TEXT SEGMENT:
Bitmap hunting in SPL, Part 2

In my previous post I introduced the concept of bitmap hunting. Today I will show another example that helps to find a sequence of more than 2 events.

Consider this artificially generated sequence of events:

| makeresults           | eval _time=_time + 01 | eval evt="Run" | eval program="outlook.exe"
| append [| makeresults | eval _time=_time + 02 | eval evt="Run" | eval program="firefox.exe"]
| append [| makeresults | eval _time=_time + 03 | eval evt="Run" | eval program="firefox.exe"]
| append [| makeresults | eval _time=_time + 04 | eval evt="File" | eval file="...\invoice.lnk" ]
| append [| makeresults | eval _time=_time + 05 | eval evt="Run" | eval program="cscript.exe"]
| append [| makeresults | eval _time=_time + 06 | eval evt="Run" | eval program="powershell.exe"]
| append [| makeresults | eval _time=_time + 07 | eval evt="Run" | eval program="mshta.exe"]
| append [| makeresults | eval _time=_time + 08 | eval evt="File" | eval file="...\bar.tmp" ]
| append [| makeresults | eval _time=_time + 09 | eval evt="Run" | eval program="svchost.exe"]
| append [| makeresults | eval _time=_time + 10 | eval evt="Run" | eval program="outlook.exe"]
| append [| makeresults | eval _time=_time + 11 | eval evt="Run" | eval program="dllhost.exe"]
| append [| makeresults | eval _time=_time + 12 | eval evt="File" | eval file="...\foo.tmp" ]
| append [| makeresults | eval _time=_time + 13 | eval evt="Run" | eval program="cscript.exe"]
| append [| makeresults | eval _time=_time + 14 | eval evt="Run" | eval program="powershell.exe"]
| append [| makeresults | eval _time=_time + 15 | eval evt="Run" | eval program="mshta.exe"]

giving us this data:

It’s completely fictional, but you can see that we have two clusters of cscript, powershell, mshta program executions, with one following the file creation event where the file was a shortcut file using the file extension LNK (often used by malware).

Let’s say we want to find all the clusters of these 3 programs being executed AFTER any LNK file was created, and ignore the others.

We can first create a bitmap by adding the following code:

| eval b=
   case (
         evt="Run" and program="cscript.exe", "c",
         evt="Run" and program="powershell.exe", "p",
         evt="Run" and program="mshta.exe", "m",
         evt="File" and like (file, "%.lnk"), "l",
         1=1," "
        ) 
| eventstats list(b) as allb
| eval allb_bitmap = mvjoin(allb,"")

(Collection entries)
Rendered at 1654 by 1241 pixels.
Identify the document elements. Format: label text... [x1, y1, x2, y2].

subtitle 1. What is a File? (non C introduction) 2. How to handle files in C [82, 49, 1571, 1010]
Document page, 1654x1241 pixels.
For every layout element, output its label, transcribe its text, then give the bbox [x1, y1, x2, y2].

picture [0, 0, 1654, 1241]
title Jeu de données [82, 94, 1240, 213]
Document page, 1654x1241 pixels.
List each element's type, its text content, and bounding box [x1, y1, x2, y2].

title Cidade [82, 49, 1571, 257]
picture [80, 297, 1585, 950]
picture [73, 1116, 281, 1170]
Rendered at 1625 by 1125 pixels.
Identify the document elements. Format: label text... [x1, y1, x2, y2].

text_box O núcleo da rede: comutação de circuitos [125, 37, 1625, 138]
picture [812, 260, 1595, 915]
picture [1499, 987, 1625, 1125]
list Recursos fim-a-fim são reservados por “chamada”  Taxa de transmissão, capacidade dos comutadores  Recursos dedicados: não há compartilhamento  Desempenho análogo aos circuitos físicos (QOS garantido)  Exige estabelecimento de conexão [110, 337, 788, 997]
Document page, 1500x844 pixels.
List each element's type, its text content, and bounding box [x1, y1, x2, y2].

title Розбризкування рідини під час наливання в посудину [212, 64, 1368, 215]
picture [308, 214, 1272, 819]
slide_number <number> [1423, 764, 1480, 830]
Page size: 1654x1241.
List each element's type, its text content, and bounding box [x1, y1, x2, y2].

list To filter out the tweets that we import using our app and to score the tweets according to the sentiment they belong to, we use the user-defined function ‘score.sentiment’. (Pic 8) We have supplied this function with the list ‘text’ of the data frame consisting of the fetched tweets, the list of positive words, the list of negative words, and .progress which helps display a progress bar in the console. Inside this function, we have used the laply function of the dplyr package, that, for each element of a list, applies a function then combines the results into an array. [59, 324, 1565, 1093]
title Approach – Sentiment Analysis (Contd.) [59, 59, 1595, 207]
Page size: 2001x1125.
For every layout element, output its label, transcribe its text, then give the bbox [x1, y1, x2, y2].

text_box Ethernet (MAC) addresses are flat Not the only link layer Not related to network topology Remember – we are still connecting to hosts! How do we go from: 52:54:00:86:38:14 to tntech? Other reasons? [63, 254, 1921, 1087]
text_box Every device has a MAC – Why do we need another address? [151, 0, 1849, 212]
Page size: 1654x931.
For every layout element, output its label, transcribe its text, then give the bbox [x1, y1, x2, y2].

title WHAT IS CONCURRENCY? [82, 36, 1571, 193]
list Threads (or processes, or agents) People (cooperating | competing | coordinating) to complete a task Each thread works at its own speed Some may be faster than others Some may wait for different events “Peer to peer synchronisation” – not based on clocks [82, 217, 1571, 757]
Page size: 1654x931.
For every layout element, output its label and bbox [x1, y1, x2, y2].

GIVEN REQUEST 1:
Extract the passage of the SPL bitmap hunting post from "It’s completely fictional, but" up to and including "used by malware).".
GIVEN REQUEST 2:
In the SPL bitmap hunting post, what value does the case statement assign to a File event whose file name ends in ".lnk"?
You won't need the material for these tasks.

CORRECT RESPONSE 1:
It’s completely fictional, but you can see that we have two clusters of cscript, powershell, mshta program executions, with one following the file creation event where the file was a shortcut file using the file extension LNK (often used by malware).

CORRECT RESPONSE 2:
It assigns the letter "l".